I’ve bagged 7 more peaks since my first post; I’m now at 9 out of 39 (there are actually 35 mountains above 3,500 feet in the Catskills but to be part of the Catskill 3500 club you repeat 4 of the mountains in the winter). Check it out:
And no, I don’t know what I will do at mountain #11…
Anyway, I’ve noticed there are quite a few differences between hiking in the Adirondacks (ADK) and the Catskills. First off, there seems to be a lack of signs in the Catskills. I guess I was spoiled in the ADKs where almost every mountain had a sign indicating which mountain you were on (except Hough Peak, Macomb, and a few others). None of the mountains I’ve hiked had a sign at the top to let you know you’ve reached the summit! So, you get to the top of a mountain and run around aimlessly for awhile trying to find something to indicate you’ve made it to the summit. Eventually, you give up, sit down, and eat your sandwich you’ve been thinking about for the past hour on the hike up the mountain.
A bigger and more prominent distinction between the two mountains though is the difference in elevation. The ADK 46 High Peaks are all the mountains above 4,000 feet as opposed to the Catskill 3500, which are all above 3,500 feet. These 500 feet apparently make a huge difference in your experience. The ADKs have better views because the last few hundred feet of your hike is above tree line and this can sometimes result in a great 360 degree view. This view consists of 6.1 million acres of forest land and often you can just barely make out a house in the distance. These views can be really satisfying when you struggle the last few tenths of a mile and are rewarded graciously upon reaching the top. On the other hand, it is much less satisfying when you get to the top of a Catskill mountain and your view is nonexistent because it’s been compromised by a million trees (doesn’t nature know any better?). When you do have a view, it often includes much more than just mountains since the Catskill Park is a mere 700,000 acres and many of the valleys are developed. This might make people, like my mom, who worry about getting lost feel better when they make it to the top and know there is civilization if they walk far enough in one direction.

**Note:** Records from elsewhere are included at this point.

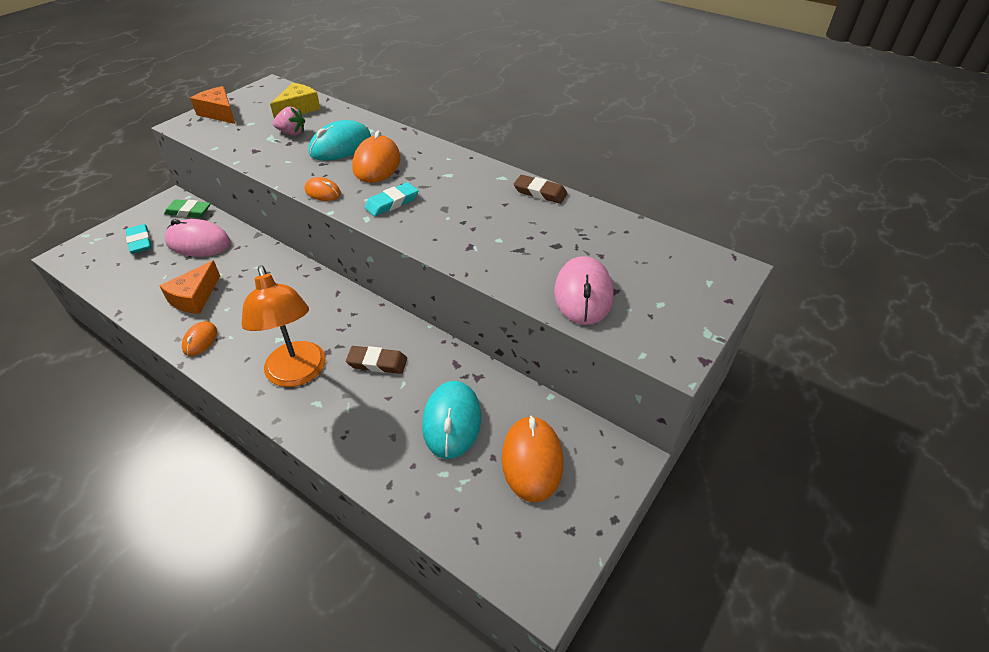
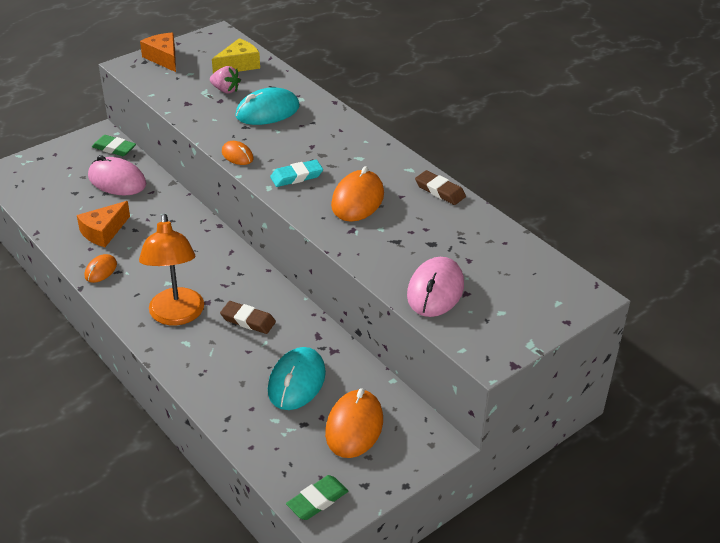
camera: 15 degrees right, 5 degrees down
turquoise eraser [126,224,152,254] -> none
orange mouse [352,131,401,183] -> orange mouse moved to [331,166,384,222]
none -> green eraser [286,475,348,520]

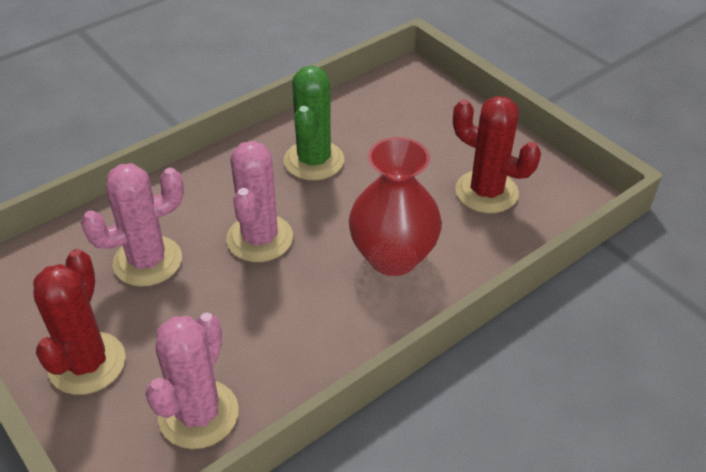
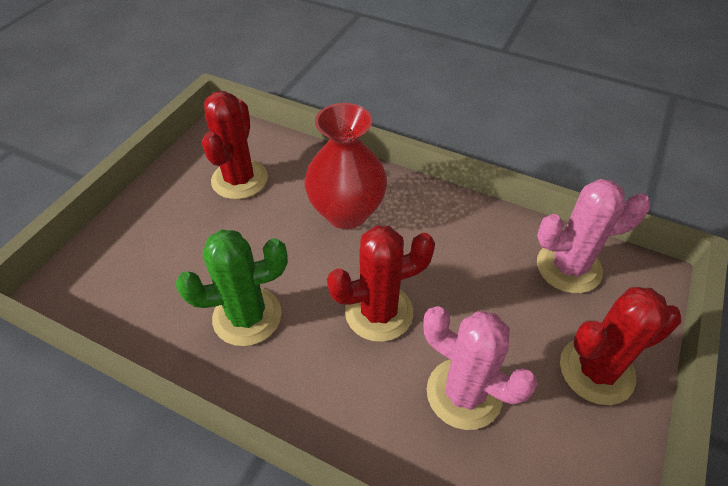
camera: 115 degrees left, 5 degrees up
pink cactus [226,141,293,262] -> red cactus [327,225,435,342]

Another difference is the distance to the summits. In the ADKs, I remember hiking for miles just to begin my ascent (Allen Mountain anyone?). In the Catskills, I get out of my car and immediately I’m hiking up a mountain and only have a few miles until I summit. This might be more desirable for people looking for a hike with less mileage (again, better for moms).
However, what’s not better for moms is the fact that in the Catskills trail-less mountains really are completely trail-less. I thought I was such a badass in the ADKs hiking “trail-less” peaks. However, these ADK “trail-less” peaks had herd paths, unofficial trails created and maintained by hikers. Herd paths didn’t have official trail markers but they would have cairns and other things to identify the trail. In the Catskills, the trail-less peaks don’t have shit (way more badass). You have to bushwhack to the summit and actually need some navigation skills (or a fancy GPS). Better go dust off that compass sitting in my closet…
Lastly, I really enjoy the enthusiastic ADK spirit that exists in the towns throughout the Adirondack region. Every car has an ‘ADK’ bumper-sticker, every store that exists has ADK books and shirts, and every porch has an ADK chair (quite possibly an exaggeration). The Village of Lake Placid boasts constantly about their hosting of the 1932 AND 1980 Olympic games. And Lake George is just in a whole other ballpark when it comes to having town spirit… I mean, the Minnie Ha Ha is pretty cool, I guess, but your outlets do kind of suck, Lake George. But seriously, if you do find yourself in the Adirondacks Keene Valley is the cats pajamas when it comes to cool mountain towns and Noonmark Diner has the best pie north of the Mason Dixon Line. I haven’t experienced this type of spirit (or pie) in the Catskills, which could be a good thing because it means less tourists (hikers hate large masses of people). Maybe I just haven’t explored the towns enough (I did eat at Miss Lucy’s Kitchen in Saugerties… amazeballs) but it just doesn’t seem like people are that worked up about the Catskills.
I could probably go on about this for a while but this is by far my longest post and I’m sure most of you have stopped reading by now. So, I’ll end here by saying both mountains have enjoyable hiking so get out there and see for yourself which mountains you prefer.